Abstract

Neurorehabilitation algorithms in patients with post-stroke hemiparesis and hemiparetic shoulder (a comparative study of eight neurorehabilitation complexes)

Our goal was to evaluate the efficacy of application of different physical modalities and neurorehabilitation methods on independence in activities of daily living (ADL) in patients with post-stroke hemiparesis and hemiparetic shoulder. Material & Methods: We observed a total of 216 post-stroke patients with hemiparetic shoulder. We effectuate clinical approbation of different neurorehabilitation (NR) algorithms. Patients were randomized into eight therapeutic groups (27 per group). In all patients, the NR course (20 days) includes a basic physiotherapy complex. In group (gr 1) we applied only cryokinesitherapy; in gr 2 - physiotherapy and ergotherapy (occupational therapy).
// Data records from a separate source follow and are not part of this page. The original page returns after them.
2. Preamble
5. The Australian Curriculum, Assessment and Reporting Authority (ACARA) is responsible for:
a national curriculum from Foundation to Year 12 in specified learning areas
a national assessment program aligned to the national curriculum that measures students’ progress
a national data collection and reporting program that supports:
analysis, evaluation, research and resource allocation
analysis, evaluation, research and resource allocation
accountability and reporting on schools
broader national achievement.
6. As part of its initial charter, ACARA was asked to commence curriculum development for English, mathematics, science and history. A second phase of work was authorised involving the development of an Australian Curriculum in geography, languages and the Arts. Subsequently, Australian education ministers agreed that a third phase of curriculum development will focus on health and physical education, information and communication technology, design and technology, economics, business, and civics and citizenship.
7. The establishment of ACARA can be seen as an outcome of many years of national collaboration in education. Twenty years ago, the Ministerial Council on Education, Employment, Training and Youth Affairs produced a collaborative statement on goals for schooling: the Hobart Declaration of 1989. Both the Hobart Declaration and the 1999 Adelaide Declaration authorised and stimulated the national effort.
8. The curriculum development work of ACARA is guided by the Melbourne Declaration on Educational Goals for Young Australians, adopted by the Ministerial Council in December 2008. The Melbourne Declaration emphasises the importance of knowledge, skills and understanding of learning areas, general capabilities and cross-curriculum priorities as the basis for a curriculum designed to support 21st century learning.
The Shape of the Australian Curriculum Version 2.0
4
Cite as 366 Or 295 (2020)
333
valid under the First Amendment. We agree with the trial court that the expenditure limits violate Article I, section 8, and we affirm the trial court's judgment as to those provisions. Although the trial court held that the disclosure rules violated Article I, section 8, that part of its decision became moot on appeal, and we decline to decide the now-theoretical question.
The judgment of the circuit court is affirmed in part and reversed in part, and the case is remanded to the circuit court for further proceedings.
In the next groups we added some pre-formed modality: low frequency low intensity Magnetic Field (gr 3), Interferential Currents (gr 4), Ultrasound (gr 5), Deep Oscillation (gr 6), low-intensity Lasertherapy (gr 7), Functional electrostimulations of the deltoid muscle (gr 8). Patients were controlled before, during and at the end of the NR course (of 20 treatment days) and one month after its end using a battery of clinical methods and functional scales. Results & Discussion: The comparative analysis of results shows a significant reduction of pain, improvement of functional capacity and autonomy (Brunnstrom, Barthel); increase of the range of motion of the humero-scapular joint (goniometry). Cryokinesitherapy is effective on the orthopedic dysfunction of the humeral joint, ergotherapy is on the range of motion and the functional recovery of the upper extremity. In cases with intensive pain, the magnetic field and deep oscillation are most efficient; in humero-scapular periarthritis, ultrasound and laser therapy are used; in throphic alterations (osteoporosis of the humeral head) – interferential currents and laser therapy are efficient. Goniometrical indices (range of motion of the joint) are significantly increased by electrostimulations and ergotherapy. Conclusion: We must underline that the structured neurorehabilitation algorithms must be individualized in every case.